Lodge Life: Museum pays tribute to ‘Orange balladeer’

Pictured at the unveiling of the Richard Hayward artwork at the Museum of Orange Heritage are (from left) curator Dr Jonathan Mattison, sculptor Charles Ludlow and author Paul Clements
Pictured at the unveiling of the Richard Hayward artwork at the Museum of Orange Heritage are (from left) curator Dr Jonathan Mattison, sculptor Charles Ludlow and author Paul Clements

A bronze profile of a celebrated writer, singer, actor – and Orangeman – has gone on permanent display at the Museum of Orange Heritage in Belfast.

The specially commissioned artwork of the late Richard Hayward is the central part of a new feature wall at the outreach facility, paying tribute to the acclaimed musician.

The Southport native, who spent most of his early life in Co Antrim, is perhaps best known for being the first artist to record the famous Orange folk song, ‘It is Old but it is Beautiful’, commonly known as the Sash, in the 1930s.

The recordings of his Orange songs were highly regarded by the leading music critics of the time, and included ‘The Ould Orange Flute’ and ‘Orange and Blue’ among others.

A member of Eldon Lodge No 7 in Belfast, Hayward also compiled an Orange Standard sheet music book containing 18 songs.

Tragically, he lost his life in a car accident near Ballymena in 1964.

According to Paul Clements, who has written extensively about Hayward, at the time of his death the actor was working on a history of the Institution from its foundation in 1795.

He was also in the process of putting together a sound picture of the Orange celebrations including 11th night bonfires, marching bands, cheering children, and the thud of marching feet, but died before it could be completed.

Mr Clements was one of a number of guests at the official unveiling of the Hayward wall, including Charles Ludlow, who sculpted the bronze profile.

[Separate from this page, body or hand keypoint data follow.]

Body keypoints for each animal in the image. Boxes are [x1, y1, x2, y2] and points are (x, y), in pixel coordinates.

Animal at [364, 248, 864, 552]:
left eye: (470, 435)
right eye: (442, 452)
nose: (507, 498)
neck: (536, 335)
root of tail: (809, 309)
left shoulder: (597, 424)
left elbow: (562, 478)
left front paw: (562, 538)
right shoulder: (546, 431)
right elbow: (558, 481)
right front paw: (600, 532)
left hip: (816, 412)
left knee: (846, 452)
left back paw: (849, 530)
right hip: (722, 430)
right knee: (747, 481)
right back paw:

Dr Jonathan Mattison, curator of the Museum of Orange Heritage, said: “We are delighted to showcase this bronze relief in a permanent visual display in the museum where it will help highlight the cultural and musical dimensions of Orange heritage. I have no doubt it will prove to be a wonderful addition to our overall visitors’ experience.

“Richard Hayward made a remarkable contribution to Northern Ireland. He was an outstanding actor and folklorist of his generation, and is fondly remembered by many, especially those from the Orange tradition.”

Dr Mattison also expressed the appreciation of the museum’s board to the Hayward family for their kind donation.

Members of the public can view the Richard Hayward feature at the Museum of Orange Heritage on the Cregagh Road. The museum is open from Tuesday to Saturday, 10am to 5pm.